Wij verwachtten onze oude Thijs weer terug te krijgen, maar wisten niet dat het afkicken van de morfine zo heftig zou zijn. 48 Uren niet slapen, met constant trillen of gillen. We hadden een kleine junk. Thijs was nog lang niet terug op aarde. Toen ik hem voor me vast hield en iets tegen hem zij ontmoetten zijn ogen ineens de mijne. Hij gaf een schreeuwende gil van herkenning. Het eerste contact, zijn eerste reactie! Daarna ging zijn blik weer op oneindig.
Hij kreeg de voedingen met een sonde.
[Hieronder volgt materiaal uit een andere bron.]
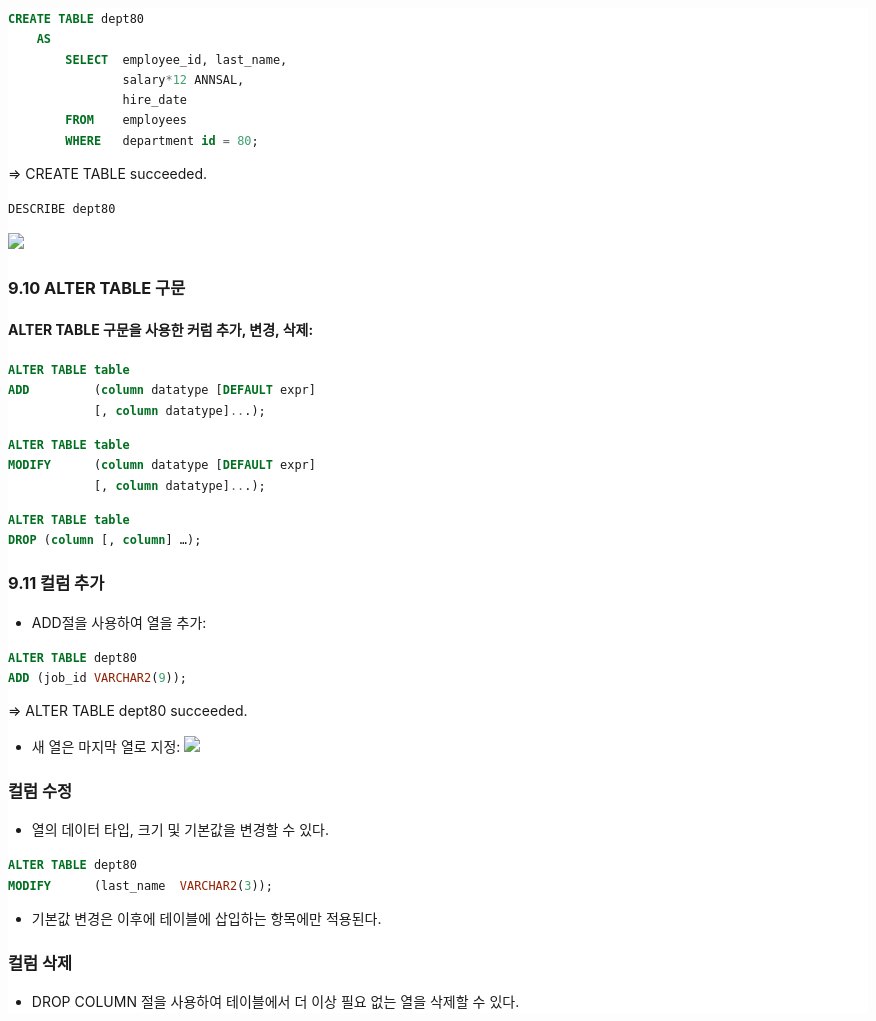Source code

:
 ```sql
CREATE TABLE dept80
	AS
    	SELECT 	employee_id, last_name,
        		salary*12 ANNSAL,
                hire_date
        FROM	employees
        WHERE 	department id = 80;
 ```
 => CREATE TABLE succeeded.
 
 ```sql
 DESCRIBE dept80
 ```
 ![](https://velog.velcdn.com/images/syshin0116/post/1dc2fdee-d024-4e13-8b84-0ddd4ec1b0c9/image.png)
### 9.10 ALTER TABLE 구문
#### ALTER TABLE 구문을 사용한 커럼 추가, 변경, 삭제:
```sql
ALTER TABLE table
ADD 		(column datatype [DEFAULT expr]
			[, column datatype]...);
```

```sql            
ALTER TABLE table
MODIFY 		(column datatype [DEFAULT expr]
			[, column datatype]...);
```
```sql
ALTER TABLE table
DROP (column [, column] …);
```

### 9.11 컬럼 추가
- ADD절을 사용하여 열을 추가:
```sql
ALTER TABLE dept80
ADD (job_id VARCHAR2(9));
```
=> ALTER TABLE dept80 succeeded.

- 새 열은 마지막 열로 지정: 
![](https://velog.velcdn.com/images/syshin0116/post/938732bd-063a-448e-9f0c-76883b6209db/image.png)

### 컬럼 수정
- 열의 데이터 타입, 크기 및 기본값을 변경할 수 있다.
```sql
ALTER TABLE dept80
MODIFY		(last_name	VARCHAR2(3));
```
- 기본값 변경은 이후에 테이블에 삽입하는 항목에만 적용된다.

### 컬럼 삭제
- DROP COLUMN 절을 사용하여 테이블에서 더 이상 필요 없는
열을 삭제할 수 있다.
De artsen wilden hem elke drie uur zijn voeding geven, terwijl ik duidelijk aan hem merkte dat hij er na 2-2½ uur al aan toe was. Dat half uurtje moesten we dan maar rekken, volgens hen, anders zou hij straks thuis ook niet om de drie uur komen, maar vaker. Ik gaf aan dat dat voor mij helemaal geen probleem was, maar dat was het voor hen als artsen en verpleegkundigen wel. De borst pakken deed hij niet. Hij kon het niet meer. Ook een flesje lukte niet. Een van de zusters wilde dit geven terwijl hij wild tegenspartelde en duidelijk aangaf dat hij het vreselijk vond. “Dit wil ik niet zo!” zei mijn moederhart hardop.
Ik belde met een lactatiekundige. Thijs had door de intubatie een vervelende neus/mondervaring op gedaan en associeerde nu alles wat maar in de buurt kwam met die gevoelens. Hij wilde wel drinken maar kon het niet. ‘Borstweigeren’ heette dat. Heel veel lichaamscontact, liefst op de blote huid, zou hem weer het vertrouwen kunnen geven om de borst te pakken. Vooral niets opdringen. Verder is borstvoeding lichter verteerbaar dan kunstvoeding, dus elke twee uur een voeding is prima. Dat heb ik de artsen verteld en eindelijk mocht ik zelf aangeven wanneer de zuster de volgende voeding door de sonde mocht spuiten. Ik week al nauwelijks van Thijs z’n zijde, maar vanaf dat moment lag hij alleen nog maar op mijn blote borsten. Zelfs mijn boterhammen at ik zo met hem op mijn buik. Diezelfde nacht nog pakte hij in zijn slaap mijn borst in zijn mond en dronk!
Wat een intens geluk! Geweldig.
De volgende dag lukte het hem niet meer, maar ‘s nachts als hij half slaperig was ging het beter. De laatste dag voor we weer naar huis gingen was hij weer in staat ook overdag alle voedingen bij mij te drinken.
De hele ziekenhuisopname heeft 24 dagen in beslag genomen. Nog eens zoveel dagen verder was hij weer helemaal de oude.
En de voedingen? Die hebben in totaal bij hem zo’n 3½ jaar geduurd. Gewoon, omdat ik zag dat hij het zo lang nodig had.